» **Directions**
In full and word for word, restate the lines of the listing.

» **Entries supplied**
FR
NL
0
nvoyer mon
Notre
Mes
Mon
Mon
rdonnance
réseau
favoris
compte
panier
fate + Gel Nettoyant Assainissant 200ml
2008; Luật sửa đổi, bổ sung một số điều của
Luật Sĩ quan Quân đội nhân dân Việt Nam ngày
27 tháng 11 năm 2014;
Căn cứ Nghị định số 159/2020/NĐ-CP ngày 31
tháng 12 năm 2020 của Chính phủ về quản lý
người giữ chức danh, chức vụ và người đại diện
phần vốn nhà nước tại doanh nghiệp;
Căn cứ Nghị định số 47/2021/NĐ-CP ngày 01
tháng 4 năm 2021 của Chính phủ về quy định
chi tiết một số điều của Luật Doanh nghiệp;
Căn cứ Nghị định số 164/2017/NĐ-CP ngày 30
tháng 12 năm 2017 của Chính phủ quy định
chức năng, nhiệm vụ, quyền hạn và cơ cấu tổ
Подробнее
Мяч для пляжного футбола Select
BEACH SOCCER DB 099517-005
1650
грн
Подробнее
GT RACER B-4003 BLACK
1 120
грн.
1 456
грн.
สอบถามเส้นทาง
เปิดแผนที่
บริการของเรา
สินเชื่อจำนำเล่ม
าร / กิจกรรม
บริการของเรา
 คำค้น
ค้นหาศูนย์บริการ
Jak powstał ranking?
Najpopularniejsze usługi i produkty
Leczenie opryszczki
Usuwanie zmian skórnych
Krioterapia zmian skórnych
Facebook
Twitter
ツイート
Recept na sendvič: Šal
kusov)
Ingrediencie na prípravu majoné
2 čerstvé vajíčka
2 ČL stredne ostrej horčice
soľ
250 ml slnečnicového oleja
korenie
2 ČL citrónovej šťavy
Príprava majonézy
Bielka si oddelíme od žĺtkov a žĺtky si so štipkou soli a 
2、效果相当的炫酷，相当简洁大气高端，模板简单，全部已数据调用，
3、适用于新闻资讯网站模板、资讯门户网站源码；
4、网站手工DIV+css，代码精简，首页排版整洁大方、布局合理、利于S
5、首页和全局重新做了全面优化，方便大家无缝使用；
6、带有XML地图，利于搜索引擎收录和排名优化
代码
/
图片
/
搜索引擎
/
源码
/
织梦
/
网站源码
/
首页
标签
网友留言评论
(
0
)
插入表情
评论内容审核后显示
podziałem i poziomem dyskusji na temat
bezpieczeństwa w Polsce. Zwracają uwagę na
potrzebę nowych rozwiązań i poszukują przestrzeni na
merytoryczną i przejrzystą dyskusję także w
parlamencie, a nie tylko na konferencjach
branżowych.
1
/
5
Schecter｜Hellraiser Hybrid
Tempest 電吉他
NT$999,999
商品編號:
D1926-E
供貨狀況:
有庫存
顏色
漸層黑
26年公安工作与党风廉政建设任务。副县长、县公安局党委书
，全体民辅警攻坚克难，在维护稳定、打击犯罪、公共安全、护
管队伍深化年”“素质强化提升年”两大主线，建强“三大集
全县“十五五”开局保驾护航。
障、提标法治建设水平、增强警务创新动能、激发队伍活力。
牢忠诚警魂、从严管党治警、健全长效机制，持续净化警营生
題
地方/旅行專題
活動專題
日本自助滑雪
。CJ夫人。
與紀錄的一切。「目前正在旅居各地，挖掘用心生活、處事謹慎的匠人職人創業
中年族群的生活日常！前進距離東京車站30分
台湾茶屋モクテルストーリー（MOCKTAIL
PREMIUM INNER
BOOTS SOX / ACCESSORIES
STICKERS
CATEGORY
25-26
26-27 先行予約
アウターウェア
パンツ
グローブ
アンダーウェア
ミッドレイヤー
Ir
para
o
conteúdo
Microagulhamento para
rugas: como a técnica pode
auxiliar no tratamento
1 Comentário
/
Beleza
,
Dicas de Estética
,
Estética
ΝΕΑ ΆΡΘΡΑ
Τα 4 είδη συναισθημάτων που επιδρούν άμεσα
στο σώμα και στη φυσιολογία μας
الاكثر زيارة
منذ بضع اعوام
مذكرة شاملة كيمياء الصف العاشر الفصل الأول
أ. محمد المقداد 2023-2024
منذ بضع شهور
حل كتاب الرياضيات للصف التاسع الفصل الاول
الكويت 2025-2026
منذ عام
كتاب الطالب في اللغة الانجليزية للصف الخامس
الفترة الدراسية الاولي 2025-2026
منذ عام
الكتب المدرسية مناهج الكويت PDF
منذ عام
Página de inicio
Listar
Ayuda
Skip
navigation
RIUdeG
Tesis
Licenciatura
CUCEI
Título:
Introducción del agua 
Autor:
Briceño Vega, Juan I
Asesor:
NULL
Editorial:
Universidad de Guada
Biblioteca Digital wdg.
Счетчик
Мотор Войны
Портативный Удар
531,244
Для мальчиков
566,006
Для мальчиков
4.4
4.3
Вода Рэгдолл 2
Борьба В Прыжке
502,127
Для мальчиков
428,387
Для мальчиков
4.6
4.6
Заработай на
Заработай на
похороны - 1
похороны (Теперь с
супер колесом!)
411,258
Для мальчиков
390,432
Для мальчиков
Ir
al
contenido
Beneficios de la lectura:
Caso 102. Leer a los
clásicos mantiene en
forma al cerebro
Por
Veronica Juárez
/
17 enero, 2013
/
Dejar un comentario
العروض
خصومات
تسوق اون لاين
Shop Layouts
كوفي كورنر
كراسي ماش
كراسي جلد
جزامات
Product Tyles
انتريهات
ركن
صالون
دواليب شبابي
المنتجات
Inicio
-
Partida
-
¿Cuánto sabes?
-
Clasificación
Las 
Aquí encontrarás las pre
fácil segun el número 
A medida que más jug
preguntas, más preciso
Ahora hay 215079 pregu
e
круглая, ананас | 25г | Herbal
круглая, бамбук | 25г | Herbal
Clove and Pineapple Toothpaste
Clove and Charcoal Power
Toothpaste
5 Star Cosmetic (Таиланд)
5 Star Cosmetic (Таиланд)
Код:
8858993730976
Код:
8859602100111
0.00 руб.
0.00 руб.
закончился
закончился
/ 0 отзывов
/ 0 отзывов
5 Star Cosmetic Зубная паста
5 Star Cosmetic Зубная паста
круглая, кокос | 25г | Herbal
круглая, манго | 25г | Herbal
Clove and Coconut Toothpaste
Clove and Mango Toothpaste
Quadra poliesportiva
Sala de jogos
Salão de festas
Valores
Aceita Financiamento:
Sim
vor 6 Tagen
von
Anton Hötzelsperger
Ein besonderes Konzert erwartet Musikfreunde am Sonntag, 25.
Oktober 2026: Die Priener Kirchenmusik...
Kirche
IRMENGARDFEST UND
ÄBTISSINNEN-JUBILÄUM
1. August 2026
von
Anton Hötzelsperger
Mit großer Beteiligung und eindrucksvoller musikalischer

» **Reply**
FR
NL
0
nvoyer mon
Notre
Mes
Mon
Mon
rdonnance
réseau
favoris
compte
panier
fate + Gel Nettoyant Assainissant 200ml
2008; Luật sửa đổi, bổ sung một số điều của
Luật Sĩ quan Quân đội nhân dân Việt Nam ngày
27 tháng 11 năm 2014;
Căn cứ Nghị định số 159/2020/NĐ-CP ngày 31
tháng 12 năm 2020 của Chính phủ về quản lý
người giữ chức danh, chức vụ và người đại diện
phần vốn nhà nước tại doanh nghiệp;
Căn cứ Nghị định số 47/2021/NĐ-CP ngày 01
tháng 4 năm 2021 của Chính phủ về quy định
chi tiết một số điều của Luật Doanh nghiệp;
Căn cứ Nghị định số 164/2017/NĐ-CP ngày 30
tháng 12 năm 2017 của Chính phủ quy định
chức năng, nhiệm vụ, quyền hạn và cơ cấu tổ
Подробнее
Мяч для пляжного футбола Select
BEACH SOCCER DB 099517-005
1650
грн
Подробнее
GT RACER B-4003 BLACK
1 120
грн.
1 456
грн.
สอบถามเส้นทาง
เปิดแผนที่
บริการของเรา
สินเชื่อจำนำเล่ม
าร / กิจกรรม
บริการของเรา
 คำค้น
ค้นหาศูนย์บริการ
Jak powstał ranking?
Najpopularniejsze usługi i produkty
Leczenie opryszczki
Usuwanie zmian skórnych
Krioterapia zmian skórnych
Facebook
Twitter
ツイート
Recept na sendvič: Šal
kusov)
Ingrediencie na prípravu majoné
2 čerstvé vajíčka
2 ČL stredne ostrej horčice
soľ
250 ml slnečnicového oleja
korenie
2 ČL citrónovej šťavy
Príprava majonézy
Bielka si oddelíme od žĺtkov a žĺtky si so štipkou soli a 
2、效果相当的炫酷，相当简洁大气高端，模板简单，全部已数据调用，
3、适用于新闻资讯网站模板、资讯门户网站源码；
4、网站手工DIV+css，代码精简，首页排版整洁大方、布局合理、利于S
5、首页和全局重新做了全面优化，方便大家无缝使用；
6、带有XML地图，利于搜索引擎收录和排名优化
代码
/
图片
/
搜索引擎
/
源码
/
织梦
/
网站源码
/
首页
标签
网友留言评论
(
0
)
插入表情
评论内容审核后显示
podziałem i poziomem dyskusji na temat
bezpieczeństwa w Polsce. Zwracają uwagę na
potrzebę nowych rozwiązań i poszukują przestrzeni na
merytoryczną i przejrzystą dyskusję także w
parlamencie, a nie tylko na konferencjach
branżowych.
1
/
5
Schecter｜Hellraiser Hybrid
Tempest 電吉他
NT$999,999
商品編號:
D1926-E
供貨狀況:
有庫存
顏色
漸層黑
26年公安工作与党风廉政建设任务。副县长、县公安局党委书
，全体民辅警攻坚克难，在维护稳定、打击犯罪、公共安全、护
管队伍深化年”“素质强化提升年”两大主线，建强“三大集
全县“十五五”开局保驾护航。
障、提标法治建设水平、增强警务创新动能、激发队伍活力。
牢忠诚警魂、从严管党治警、健全长效机制，持续净化警营生
題
地方/旅行專題
活動專題
日本自助滑雪
。CJ夫人。
與紀錄的一切。「目前正在旅居各地，挖掘用心生活、處事謹慎的匠人職人創業
中年族群的生活日常！前進距離東京車站30分
台湾茶屋モクテルストーリー（MOCKTAIL
PREMIUM INNER
BOOTS SOX / ACCESSORIES
STICKERS
CATEGORY
25-26
26-27 先行予約
アウターウェア
パンツ
グローブ
アンダーウェア
ミッドレイヤー
Ir
para
o
conteúdo
Microagulhamento para
rugas: como a técnica pode
auxiliar no tratamento
1 Comentário
/
Beleza
,
Dicas de Estética
,
Estética
ΝΕΑ ΆΡΘΡΑ
Τα 4 είδη συναισθημάτων που επιδρούν άμεσα
στο σώμα και στη φυσιολογία μας
الاكثر زيارة
منذ بضع اعوام
مذكرة شاملة كيمياء الصف العاشر الفصل الأول
أ. محمد المقداد 2023-2024
منذ بضع شهور
حل كتاب الرياضيات للصف التاسع الفصل الاول
الكويت 2025-2026
منذ عام
كتاب الطالب في اللغة الانجليزية للصف الخامس
الفترة الدراسية الاولي 2025-2026
منذ عام
الكتب المدرسية مناهج الكويت PDF
منذ عام
Página de inicio
Listar
Ayuda
Skip
navigation
RIUdeG
Tesis
Licenciatura
CUCEI
Título:
Introducción del agua 
Autor:
Briceño Vega, Juan I
Asesor:
NULL
Editorial:
Universidad de Guada
Biblioteca Digital wdg.
Счетчик
Мотор Войны
Портативный Удар
531,244
Для мальчиков
566,006
Для мальчиков
4.4
4.3
Вода Рэгдолл 2
Борьба В Прыжке
502,127
Для мальчиков
428,387
Для мальчиков
4.6
4.6
Заработай на
Заработай на
похороны - 1
похороны (Теперь с
супер колесом!)
411,258
Для мальчиков
390,432
Для мальчиков
Ir
al
contenido
Beneficios de la lectura:
Caso 102. Leer a los
clásicos mantiene en
forma al cerebro
Por
Veronica Juárez
/
17 enero, 2013
/
Dejar un comentario
العروض
خصومات
تسوق اون لاين
Shop Layouts
كوفي كورنر
كراسي ماش
كراسي جلد
جزامات
Product Tyles
انتريهات
ركن
صالون
دواليب شبابي
المنتجات
Inicio
-
Partida
-
¿Cuánto sabes?
-
Clasificación
Las 
Aquí encontrarás las pre
fácil segun el número 
A medida que más jug
preguntas, más preciso
Ahora hay 215079 pregu
e
круглая, ананас | 25г | Herbal
круглая, бамбук | 25г | Herbal
Clove and Pineapple Toothpaste
Clove and Charcoal Power
Toothpaste
5 Star Cosmetic (Таиланд)
5 Star Cosmetic (Таиланд)
Код:
8858993730976
Код:
8859602100111
0.00 руб.
0.00 руб.
закончился
закончился
/ 0 отзывов
/ 0 отзывов
5 Star Cosmetic Зубная паста
5 Star Cosmetic Зубная паста
круглая, кокос | 25г | Herbal
круглая, манго | 25г | Herbal
Clove and Coconut Toothpaste
Clove and Mango Toothpaste
Quadra poliesportiva
Sala de jogos
Salão de festas
Valores
Aceita Financiamento:
Sim
vor 6 Tagen
von
Anton Hötzelsperger
Ein besonderes Konzert erwartet Musikfreunde am Sonntag, 25.
Oktober 2026: Die Priener Kirchenmusik...
Kirche
IRMENGARDFEST UND
ÄBTISSINNEN-JUBILÄUM
1. August 2026
von
Anton Hötzelsperger
Mit großer Beteiligung und eindrucksvoller musikalischer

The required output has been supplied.